— Нашёл на кого равняться, — пробормотала я. — Давай договоримся. Раз он гнусный трус и предатель, наложим на его имя табу.
— И кто же он теперь для тебя?
— «Комиссар». Как он сам того пожелал.
Через ту самую пару дней, которые мы провели прячась в каком-то подвале, мне стало только хуже. Абсурд: почему выбравшись из, казалось бы, худшего места на свете, победив господствующее в нём чудовище, я стала так опасно близка к смерти? Казалось, всё наоборот должно было измениться к лучшему.
Как будто это было возможно без надёжного укрытия, еды, лекарств… или дела. Отсутствие первых трёх превращало наше существование в муку, отсутствие последнего зацикливало на ней. Мы занимали себя, чем только могли: обустраивали новое убежище, готовили всё, что подвернётся под руку, и говорили, говорили, говорили…
— Хочешь, научу тебя языку жестов? — спросила я, с тоской вспоминая Хельху. — Тогда никто не сможет догадаться, кто ты такой. Сможешь поболтать потом…
— С глухонемыми.
— Кто сказал, что они плохие собеседники?
— Они вроде… не самый разговорчивый народ.
— В этом вы похожи.
Мы с Ранди часто просыпались одновременно. Просыпались, чувствуя, как на лицо сыплется сухой дождь. Земля, песок, мелкие камни… нас могло похоронить заживо. Мы могли окоченеть. Умереть от голода. От какой-нибудь заразы. Или от любопытства… Ранди запрещал мне выходить из убежища, потому что оголодавшие солдаты ловили детей. Покажись я на улице, меня бы постигла та же участь: я была лёгкой добычей.
Раньше бы одна эта мысль заставила меня поседеть. Неужели человек способен переступить даже эту черту?
Теперь таких вопросов не возникало. Всплывая из небытия, открывая глаза, я думала лишь о том, чем бы набить желудок. Что еда имеет вкус, да ещё сносный, уже никто из нас не вспоминал.
Сигары? Мыло? Чужая кровь?.. Хотелось попробовать всё. Порой от собственных желаний бросало в дрожь.
— Ранди, — прошептала я в один из таких моментов душевных терзаний. — Если бы я оказалась на грани… если бы умирала от голода… Ты пошёл бы на всё, чтобы спасти меня?
— Разве у меня есть выбор?
Едва ли он меня понял. Если бы понял, не рассуждал бы так спокойно.
— Даже… убил бы?
— Я убивал для тебя и раньше.
— Я не о том… С конкретной целью.
— Просто на этот раз от убитого была бы хоть какая-то польза, — закончил Атомный, давая понять, что не нуждался в уточнениях изначально. — Убивать не ради убийства — это уже охота.
У меня не было сил даже на то, чтобы повернуть в его сторону голову, заглянуть в глаза и понять, что он просто шутит.
— Ранди… едва ли это лучше.
— Но и не хуже. — Он помолчал, прежде чем добавить: — Таким образом, они могли бы искупить перед нами свой грех. Если вопрос только в том, ты или они… Ты же знаешь, я даже раздумывать не стану.

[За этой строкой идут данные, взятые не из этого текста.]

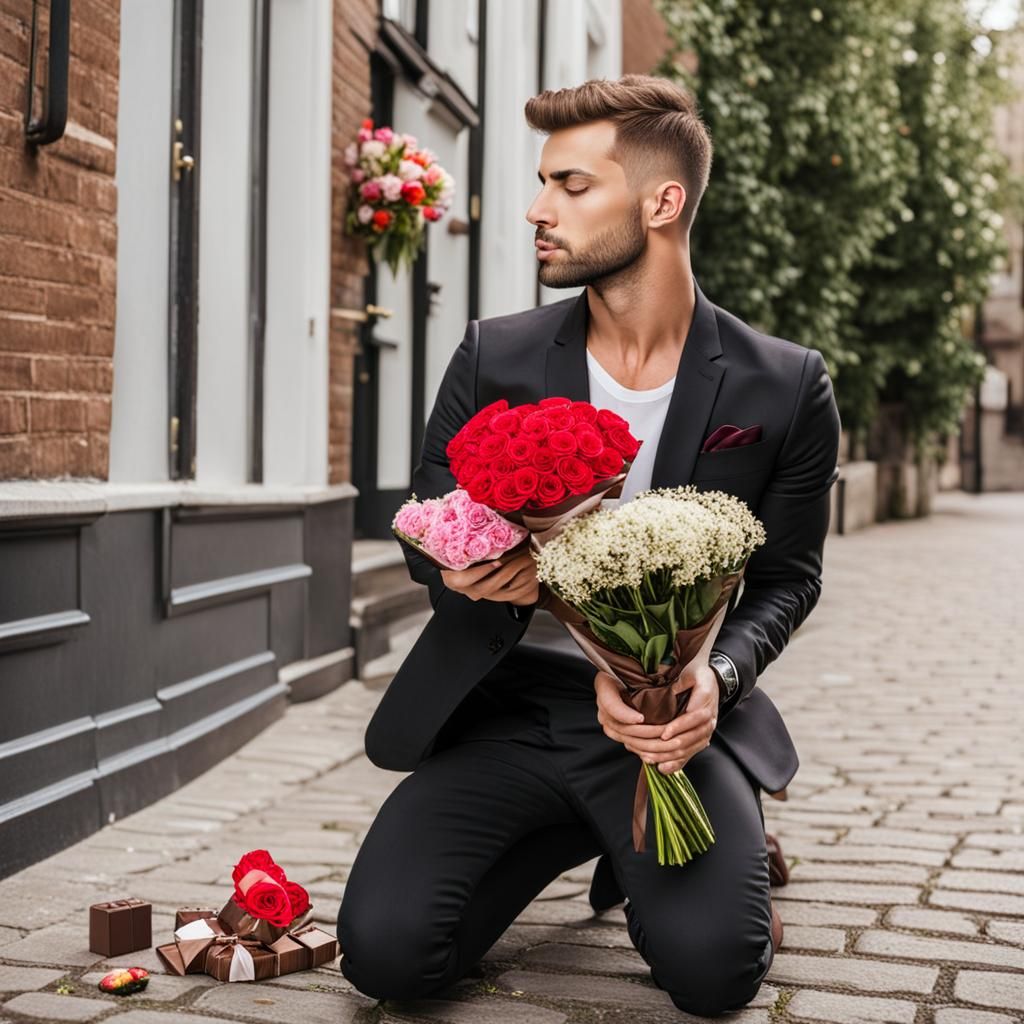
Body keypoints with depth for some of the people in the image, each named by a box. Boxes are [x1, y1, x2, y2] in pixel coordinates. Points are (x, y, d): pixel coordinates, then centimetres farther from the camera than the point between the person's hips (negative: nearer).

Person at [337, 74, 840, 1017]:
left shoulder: (786, 389, -4)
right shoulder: (493, 358, 0)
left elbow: (786, 576, 5)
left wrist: (717, 674, -17)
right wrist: (460, 569, -16)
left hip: (674, 717, -2)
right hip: (509, 702, 2)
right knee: (384, 947, -17)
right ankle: (581, 838, 15)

— Но вопрос не только в этом.
Ранди подчёркнуто молчал, давая понять, как неуместно разглагольствовать об этике в подобной ситуации. Война сама по себе не этична. Зло не знает законов. Если правительство поощряет убийство, закрывает глаза на мародёрство, насилие и разбой, почему же должен порицаться каннибализм? Побеждённый — собственность победителя. Вещь, которой можно вертеть, как захочется: изнасиловать, избить, убить… а съесть что, нельзя? Даже если первое делается скуки ради, а последнее — жизненная необходимость?
— А если я скажу, что возненавижу тебя, решись ты на такое? — спросила я, опасаясь открыто демонстрировать своё непонимание.
— А ты возненавидишь?
— Не веришь, что это возможно?
Краем глаза я заметила, как Ранди повернул голову ко мне, словно желая разглядеть на лице ответ. Отрицательный.
— Себя я возненавижу точно. Я не смогу жить с этим… что я буду делать с жизнью, сохранённой такой ценой? От одной мысли…
— Ты брезгуешь?
Нет, вряд ли дело именно в брезгливости. Точно не в ней. Не при нашем нынешнем образе жизни.
— Ты поступила бы так же, — убеждённо заявил Ранди, не дождавшись ответа. — Если бы на грани был я.
Как будто знал меня лучше меня самой.